Ik werp snel een blik op de klok in de hal. Nog tien minuten en dan zit ik bij dokter Visser. Dan kijk ik op. Hondje?
Fronsend kijk ik om. Het licht is zo fel dat ik moeite moet doen om mijn ogen niet af te wenden, maar dan zie ik het groepje weer, halverwege de hal. Het jongetje voelt mijn blik en verschuilt zich half achter zijn moeder. Het hondje volgt ze uitdrukkingsloos. Een hond in het ziekenhuis? Verbaasd volg ik zijn bewegingen, maar hij trekt zich niets van mijn blikken aan. Natuurlijk, besef ik dan. Een therapiehond. Ineens zie ik een flard van een roodkleurig tuigje op zijn rug en ik schud lachend mijn hoofd. Als de assistente opkijkt, zoek ik snel naar een verklaring.
‘Mooi weertje,’ zeg ik maar bij wijze van uitleg, en ik knik naar de draaideur.
‘Zeg dat wel,’ mompelt ze hoofdschuddend. ‘De paraplu’s liepen nog nooit zo hard.’ Ze knikt naar een man die achter me de apotheek binnenkomt. Een waaier van regendruppels spat van zijn haren op de toonbank uiteen en verrast volg ik hun sporen terwijl hij naar de paraplubak loopt.
Regen? Nu? Argwanend draai ik me om. Het hondje wacht naast zijn baasjes voor de lift en kijkt me onderzoekend aan. Dan zie ik hoe zich vier geruststellende plasjes rond zijn pootjes vormen en ik voel hoe mijn lichaam zich weer ontspant. Het is herfst. Natuurlijk regent het. De kunst is om door de regen de zon te blijven zien.
‘Dit zijn ze dan.’ Een stapeltje doosjes wordt in mijn richting geschoven met het herhaalrecept erbovenop. ‘Tasje nodig?’
Ik schud mijn hoofd en voel hoe mijn hart opspringt als ik mijn tas weer sluit. Pillen, herhaalrecept, ik heb alles wat ik nodig heb. En zelfs al had ik dat niet, dan maakte het ook niet uit. Vandaag mijn laatste gesprek in de psychiatrie, morgen de vrijheid.
Met een zwierig gebaar gooi ik de tas over mijn schouder en stap over de drempel. Dan blijf ik staan. Bedachtzaam draai ik me om.
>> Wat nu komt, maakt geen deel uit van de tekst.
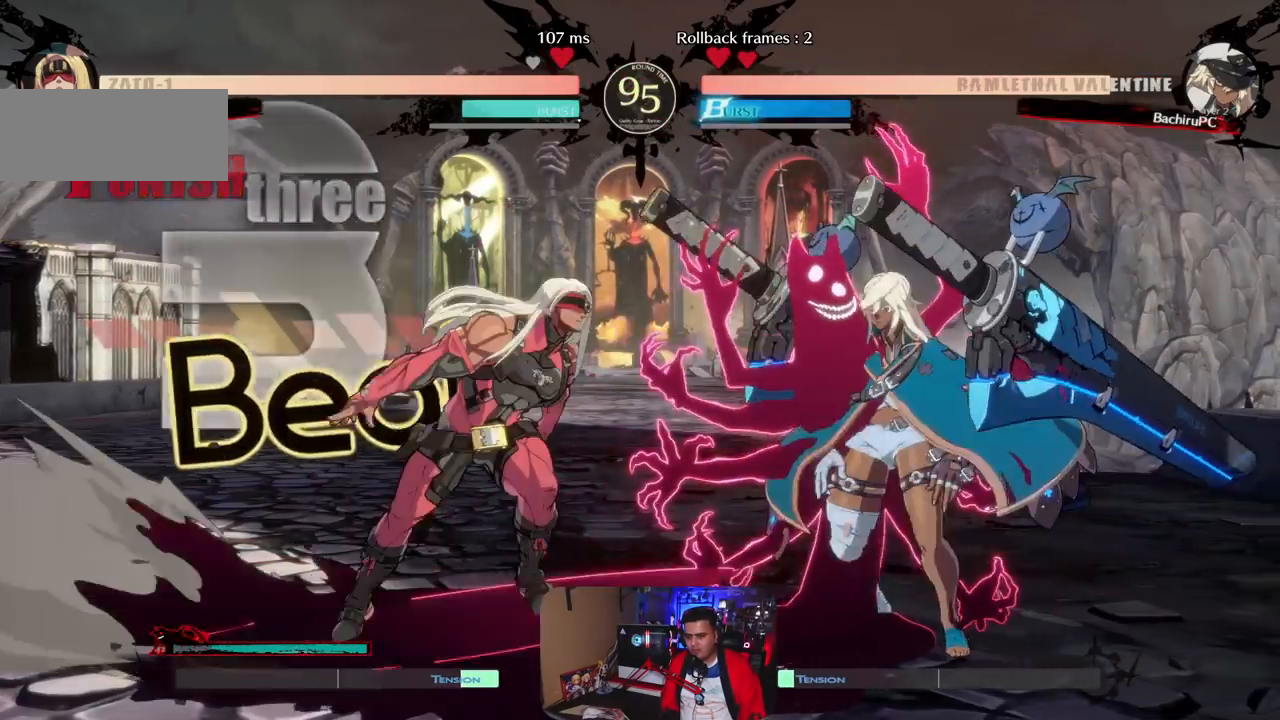
{"buttons": ["CIRCLE"], "left_stick": "right", "events": [[433, "left_stick", "right"], [467, "CIRCLE", "down"]]}
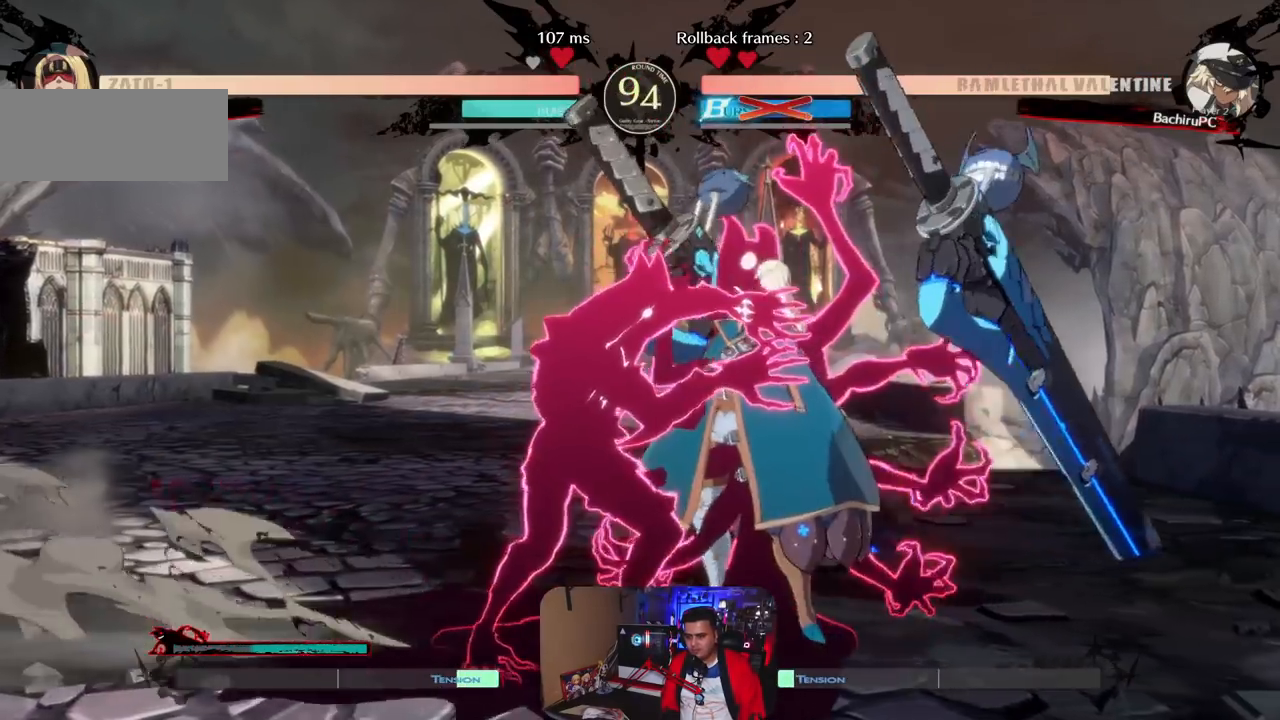
{"buttons": [], "left_stick": "center", "events": [[50, "CIRCLE", "up"], [150, "CIRCLE", "down"], [233, "CIRCLE", "up"], [400, "left_stick", "center"]]}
‘Hebt u trouwens ook vijzels?’

Ziek

Weinig gangen in het ziekenhuis zijn zo beladen als de loopbrug naar de paaz; wie naar de paaz gaat is ziek in zijn hoofd. Wie naar het ziekenhuis gaat, is ziek in zijn lijf. Dat het hoofd ook een onderdeel van het lijf is, is blijkbaar nog niet bij iedereen bekend.
Ik schud geamuseerd mijn hoofd als ik de brug op loop. Twee wanden, een dak en een vloer. Kan zoiets simpels dan echt nog altijd zo veel emoties oproepen?
Als de vloerbedekking van de loopbrug plaatsmaakt voor het versleten linoleum van de paaz, blijf ik echter met een onverwacht gevoel van ontroering staan. Rechts het secretariaat en de kamers van de therapeuten, links de koffieautomaat en de stoeltjes van de wachtruimte, en aan het einde daarvan de trap naar de opnameafdeling, veilig op de begane grond.
‘Hé, Emma, jij hier?’
Verrast kijk ik om. Sandra schudt de regen uit haar haren en kijkt me verheugd aan. ‘Dat is lang geleden. Hoe gaat het? Je ziet er goed uit. Wat kom je doen?’
‘Maak je geen zorgen,’ zeg ik, en lachend wuif ik de woordenwaterval weg. ‘Slechts op bezoek. Gewoon weer een afspraak.’
‘Met Lars? Maar die is toch op vakantie?’
Ik knijp mijn ogen tot spleetjes. Lars is inderdaad op vakantie. Mijn psycholoog, die altijd hamert op orde, netheid en regelmaat in het behandelschema, zag er blijkbaar geen been in om datzelfde schema compleet overboord te gooien in ruil voor vijf weken vakantie. Voor hem, welteverstaan. Ik besluit echter om daar niet verder op in te gaan. ‘Ik moet naar dokter Visser.’
Sandra knikt. ‘Ik heb haar nog niet gezien, maar ik ben zelf ook nog maar net binnen. Ik moet naar beneden, maar leuk om je weer eens tegen het lijf te lopen. Misschien zien we elkaar nog wel een keer.’
‘Ik vind alles best, zolang het maar niet beneden is.’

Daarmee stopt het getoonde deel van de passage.